-- Start Text provided --
Two ‘temporary’negative changes to award redemption:
- Effective September 1 redemptions will allow a maximum of one stopover or open jaw rather than two stopovers or a stopover and an open jaw.
- Effective September 1 Round the World awards will be discontinued. Already these awards didn’t represent a great value since at 200,000 miles (coach), 300,000 miles (business), and 400,000 miles (first) you’d only get up to 5 stopovers.
See If You Can Spot the Easter Egg
These two changes are described as temporary and related to transitioning to their new system while will allow “more flexible stopover options” going forward (language that usually presages negative changes from a loyalty program, my guess is that more stopovers, including building a round the world with stopovers, will become possible but will be pricier). Fewer than “0.3% of all Flight Rewards booked each year” involve two stopovers or round the world awards.
Ultimately the changes to cancelling and refunding awards make the program easier to deal with. Giving change and redeposit fee waivers to top tier Air Canada elites solves a pain point but I think is symbolically important as well. It was something they couldn’t accomplish when the program was separate for the airline, as much as a no brainer as it seems like to take care of customers spending at least C$20,000 a year in a way that other airlines do. Bringing the program back into the airline lets them solve issues like that.
I’m waiting with baited breath to see what the new program’s award chart and routing rules will look like. Highly underrated as news by U.S. frequent flyers, the new Air Canada frequent flyer program could be the most significant development of 2020, given bank transfer partnerships and the airline’s desire to grow its appeal to U.S. flyers connecting to Europe and Asia.
-- End Text provided --
-- Start Information shown --
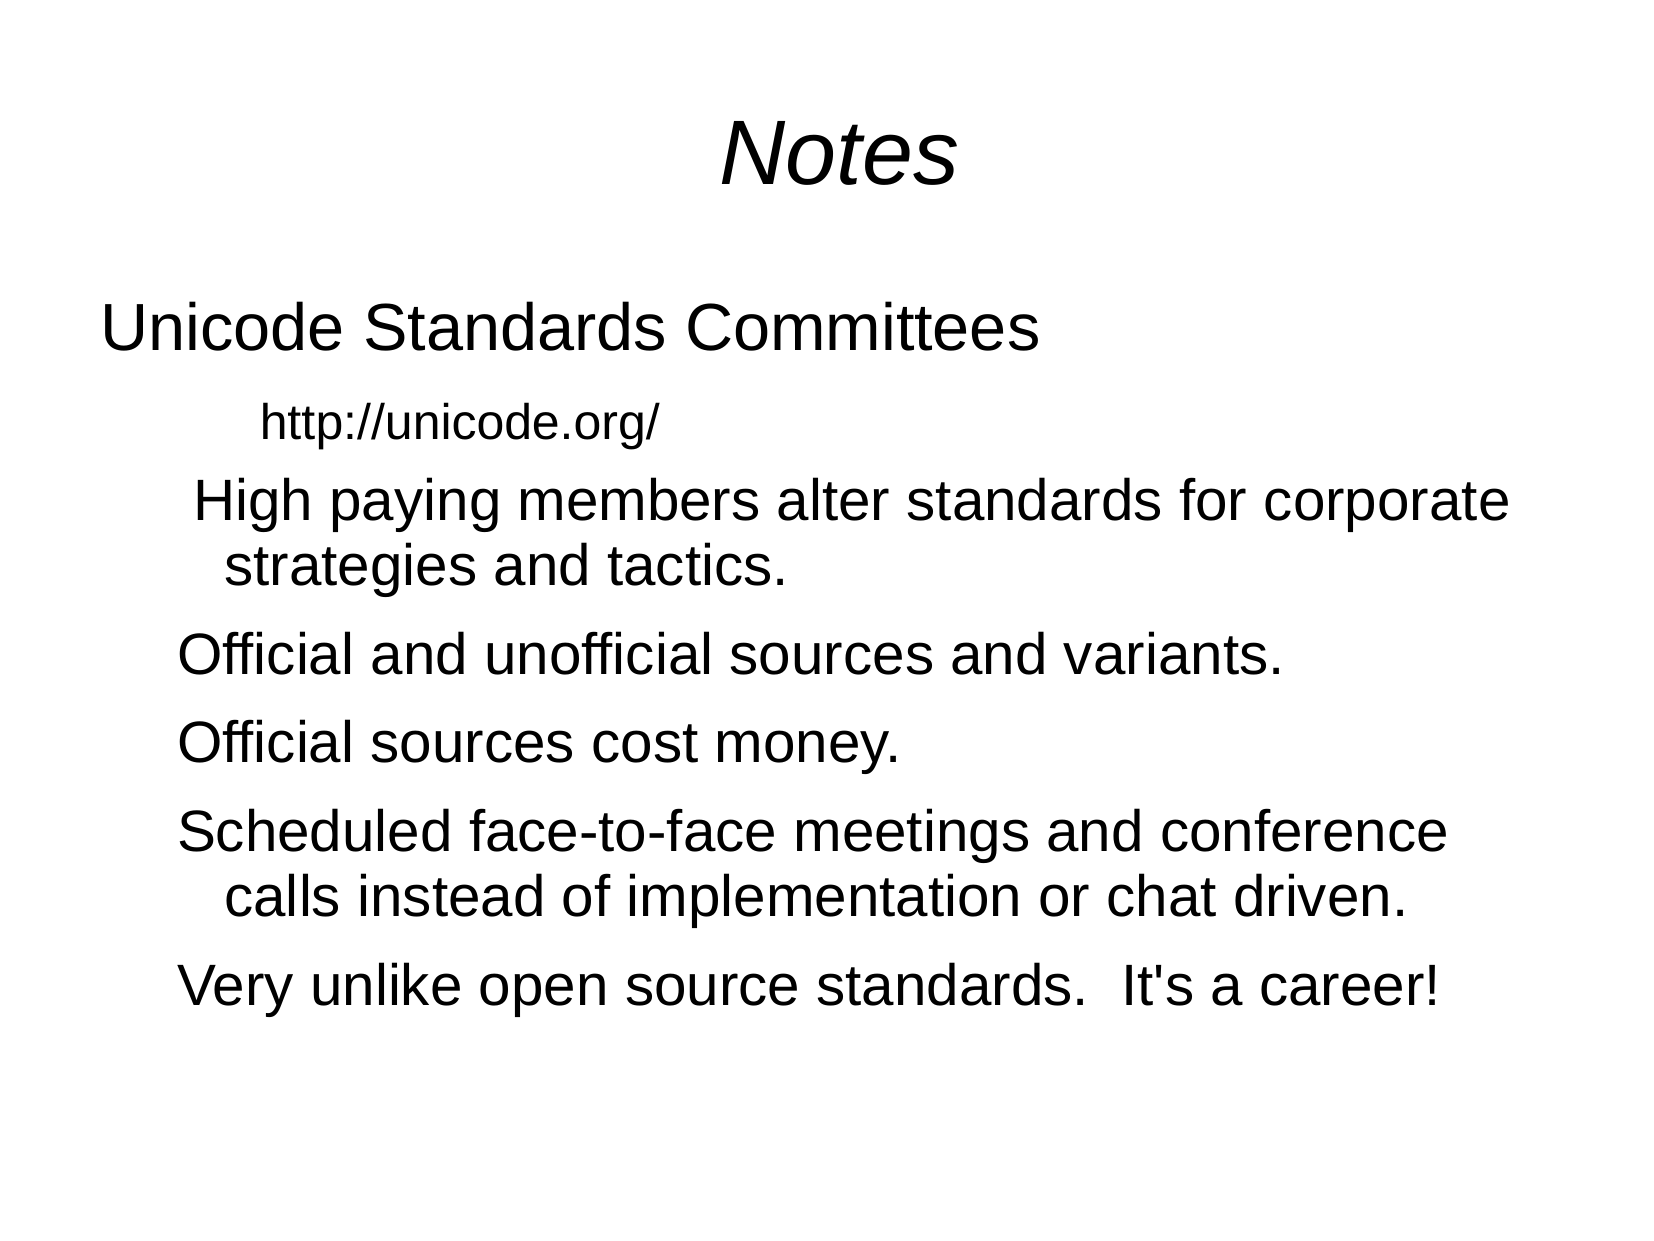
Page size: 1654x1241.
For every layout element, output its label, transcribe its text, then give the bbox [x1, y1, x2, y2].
-- End Information shown --
Retype the Air Canada award text word for word, everything from "- Effective September 1 Round" down to "to 5 stopovers.". The data is separate from the text on Air Canada's award changes.

- Effective September 1 Round the World awards will be discontinued. Already these awards didn’t represent a great value since at 200,000 miles (coach), 300,000 miles (business), and 400,000 miles (first) you’d only get up to 5 stopovers.